# How do I trust again?



## valeriedp (Feb 13, 2011)

In June of 2010, I found some texts on my husbands phone that suggested he was having an affair. I kicked him out of the house, and he left until september. The whole time he was gone, I would ask him if he was seeing someone else, he always said no I would never do that to you. Come September he moves back home, and I get an email from his girlfriend..... Turns out he was cheating on me for about 7 months. He had sex with her without a condom (which to me is a HUGE thing, especially since we were still intimate). When I found out, he told me it was over, though told his gf that he was getting divorced. Fast forward now to today. He is not cheating on me anymore ( i talked to his gf for a long time, and I know she would never take him back). Now I don't trust him at all, question every where he is, go through his phone and emails all the time, always think he is cheating on me with someone new.
Last night we had a talk, and I realized I have been very controlling of him since day 1. I always got my way even down to how and when the dishes should be done. He always did what I wanted, and I constantly put him down. I made him feel worthless, and like nothing. I feel really bad for being so controlling. I want to change that, and at the same time I feel like if I let go, and he cheats on me again, it would kill me. I guess even if I'm controlling it feels like it will kill me. I am so scared, have panic attacks when i don't know why he is home late (he works late hours). I want to go through his phone and email so badly, but i know i need to let him be his own person (something i have never allowed to happen). I have lost about 24 pounds, am smoking way to much, and I don't really know what to do now....


----------



## myhope (Dec 9, 2010)

oh, friend--i hear you! i have sat in your seat and said those exact same words. actually, sometimes i still do. 

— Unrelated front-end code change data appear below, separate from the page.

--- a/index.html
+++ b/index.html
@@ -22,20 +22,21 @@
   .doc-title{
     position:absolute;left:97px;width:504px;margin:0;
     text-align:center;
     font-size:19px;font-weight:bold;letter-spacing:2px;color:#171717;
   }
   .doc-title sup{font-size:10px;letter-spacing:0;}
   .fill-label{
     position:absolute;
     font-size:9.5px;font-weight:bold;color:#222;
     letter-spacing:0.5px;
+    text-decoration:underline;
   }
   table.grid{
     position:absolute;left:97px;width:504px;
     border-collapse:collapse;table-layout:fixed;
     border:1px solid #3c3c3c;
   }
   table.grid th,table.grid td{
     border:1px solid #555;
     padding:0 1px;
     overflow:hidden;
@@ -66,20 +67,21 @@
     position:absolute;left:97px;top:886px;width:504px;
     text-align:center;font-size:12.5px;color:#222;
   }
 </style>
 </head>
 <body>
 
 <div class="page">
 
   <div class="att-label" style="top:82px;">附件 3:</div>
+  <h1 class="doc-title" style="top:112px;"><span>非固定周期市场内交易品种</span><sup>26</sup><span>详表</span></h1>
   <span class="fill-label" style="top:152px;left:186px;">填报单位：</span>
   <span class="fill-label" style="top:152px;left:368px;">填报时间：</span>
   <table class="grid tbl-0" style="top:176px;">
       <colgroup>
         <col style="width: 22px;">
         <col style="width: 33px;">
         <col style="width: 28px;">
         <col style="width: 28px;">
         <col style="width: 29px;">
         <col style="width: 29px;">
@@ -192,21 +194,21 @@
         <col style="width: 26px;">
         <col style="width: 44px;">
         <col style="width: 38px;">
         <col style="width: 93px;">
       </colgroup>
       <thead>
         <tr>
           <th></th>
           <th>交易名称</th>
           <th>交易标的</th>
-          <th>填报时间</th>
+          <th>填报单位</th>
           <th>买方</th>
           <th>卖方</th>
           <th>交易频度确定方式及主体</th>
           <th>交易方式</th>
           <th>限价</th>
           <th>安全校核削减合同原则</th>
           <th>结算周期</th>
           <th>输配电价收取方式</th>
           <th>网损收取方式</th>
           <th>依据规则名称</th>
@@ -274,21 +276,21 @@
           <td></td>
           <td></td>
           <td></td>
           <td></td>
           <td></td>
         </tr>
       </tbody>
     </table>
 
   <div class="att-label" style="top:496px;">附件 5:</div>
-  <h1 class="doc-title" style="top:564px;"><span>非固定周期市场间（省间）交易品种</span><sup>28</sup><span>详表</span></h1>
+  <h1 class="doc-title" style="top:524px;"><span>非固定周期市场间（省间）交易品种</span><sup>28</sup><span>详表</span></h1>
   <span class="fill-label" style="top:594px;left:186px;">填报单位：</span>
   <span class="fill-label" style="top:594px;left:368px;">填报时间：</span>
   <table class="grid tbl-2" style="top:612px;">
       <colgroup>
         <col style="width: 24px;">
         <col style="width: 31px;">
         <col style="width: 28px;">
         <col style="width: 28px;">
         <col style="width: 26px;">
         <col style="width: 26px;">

hubby cheated on me a little over a year ago. we are working through it. i have recently come to realize how controling i can be, and that i like to controle things because, for the most part, i really don't trust people. kind of a lose-lose situation, and it is hard as anything to get over it.

i like the book "love busters" by harley. a lot of people here recomend his book overcoming infidelity, but love busters really helped me; as did beth moores new book "so long insecurity" she has this whole chapted about controling and reading emails and so on. 

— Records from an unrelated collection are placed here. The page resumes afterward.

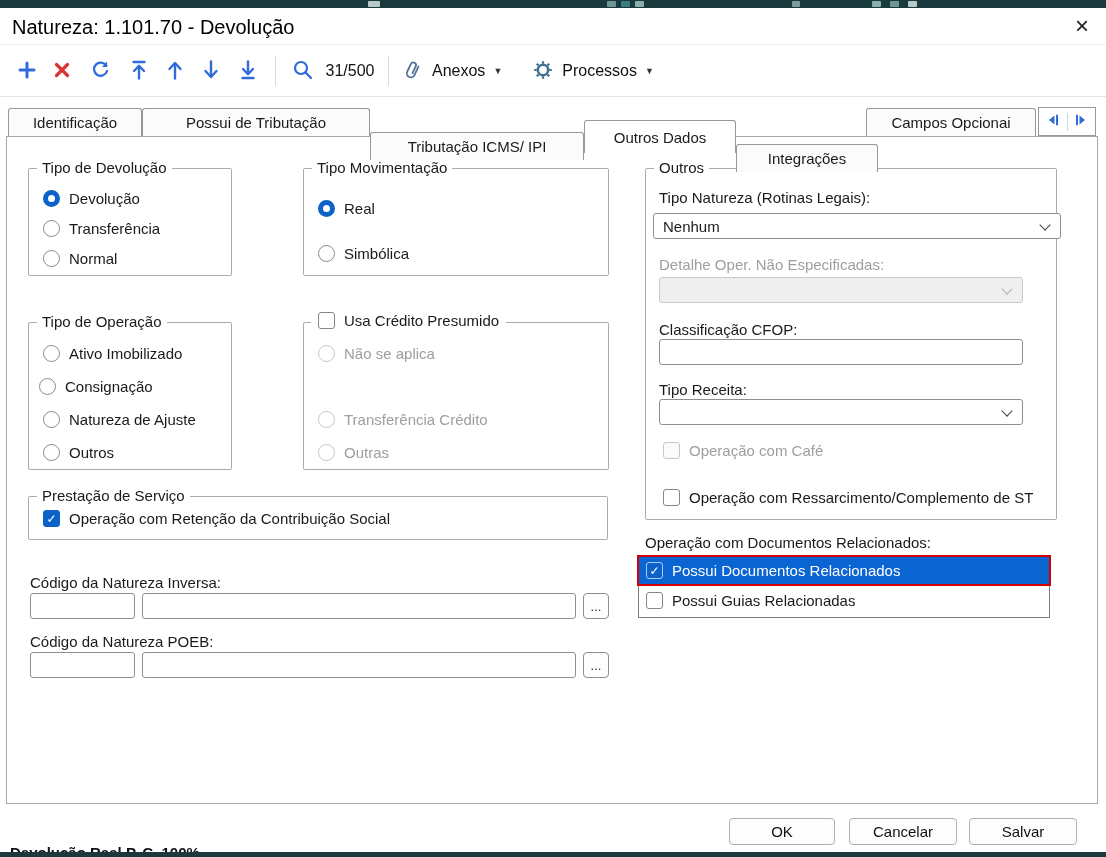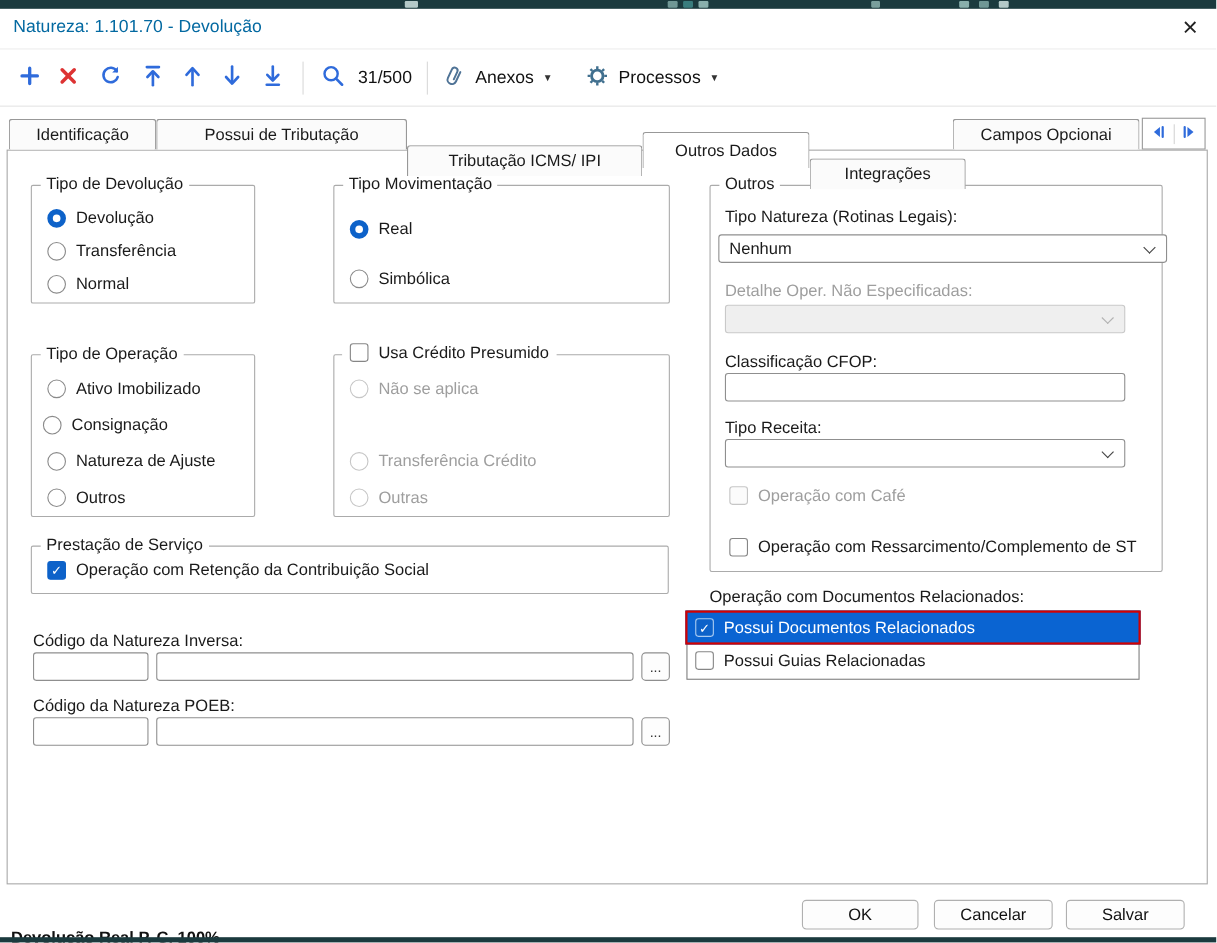--- a/index.html
+++ b/index.html
@@ -4,21 +4,21 @@
 <style>
   * { margin:0; padding:0; box-sizing:border-box; }
   html,body { background:#fff; }
   body { font-family:"Liberation Sans", sans-serif; color:#1a1a1a; }
   .stage { position:relative; width:1106px; height:857px; background:#fff; overflow:hidden; font-size:15px; }
   .abs { position:absolute; }
 
   .deskstrip { background:#1b3a3e; z-index:10; }
   .strip-ico { position:absolute; top:1px; height:6px; border-radius:1px; opacity:.85; }
 
-  .titlebar-text { font-size:16px; color:#0369a1; }
+  .titlebar-text { font-size:20px; color:#000000; }
   .close-btn { display:flex; align-items:center; justify-content:center; font-size:24px; font-weight:300; color:#222; cursor:default; }
 
   .tb-row { display:flex; align-items:center; height:48px; }
   .tb-btn { display:flex; align-items:center; justify-content:center; height:40px; }
   .vsep { width:1px; height:30px; background:#d9d9d9; margin:0 9px; }
   .tb-text { font-size:16px; color:#111; }
   .tb-counter { font-size:16px; color:#111; width:58px; text-align:center; }
   .ddchev { font-size:9px; color:#333; margin-left:8px; }
 
   .tab { position:absolute; background:#fbfbfb; border:1px solid #989898; border-bottom:none; border-radius:3px 3px 0 0;
@@ -295,21 +295,21 @@
       <span class="lblgray">Operação com Café</span>
     </div>
 
     <div class="row abs" style="left:17px;top:320px;">
       <span class="cb"></span>
       <span>Operação com Ressarcimento/Complemento de ST</span>
     </div>
   </div>
 
   <div class="abs field-label" style="left:645px;top:534px;">Operação com Documentos Relacionados:</div>
-  <div class="abs listbox" style="left:624px;top:555px;width:412px;height:63px;text-align:center;">
+  <div class="abs listbox" style="left:638px;top:555px;width:412px;height:63px;text-align:center;">
     <div class="docrow selected">
       <span class="cb chk"></span>
       <span>Possui Documentos Relacionados</span>
     </div>
     <div class="docrow">
       <span class="cb"></span>
       <span>Possui Guias Relacionadas</span>
     </div>
   </div>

let me tell you a little of what's on the other side. when you stop asking/demanding things, hubby is free to do them because he wants to. an example that comes to mind immediately for me is flowers. as part of our working it out, i told him that fresh flowers weekly would mean so very much to me. so, every weekend, he bought me some. but it became mechanical. like he was just doing it, not meaning it. so i thought long and hard and thanked him for the wonderful gifts, but i really didn't need them any more to proove his affection for me. a few weeks later, no prompting, he came in with a big bunch of them when he knew i was having a bad day. those freely given flowers ment so much. 

that said, i can tell you first hand that giving up control is a moment-by-moment battle. i'm still working through it.

sometimes it feels so unfair--that HE is the one who cheated and I am the one who has to change. but that's just the way it is, and--for me--my marrage is worth it.

i hope it goes well for you. good luck!


----------



## twotimeloser (Feb 13, 2011)

I read your situation, but i honestly didnt have to... The subject line asks the question...

Your relationship is different now. Most likely, you will not trust again... There will be "triggers" throughout your life that will stir up old feelings of mistrust and such. A song, a place, something you read in an email that will remind you of somewhere you are. All of these triggers are a permanent part of your life. 

With time, you will be able to manage the mistrust and you will adapt, but do not lie to yourself and believe that you will get that trust back.

The bottom line here is that you now know that he is capable of an E/A. before, the first evidence, you never even thought it was possible. But now... and for the rest of your life, you know otherwise. 

I am not saying to bail out, I am saying that you need to be a realist. The question is not "How do I trust again". You should be asking " How do i deal with my mistrust?"


----------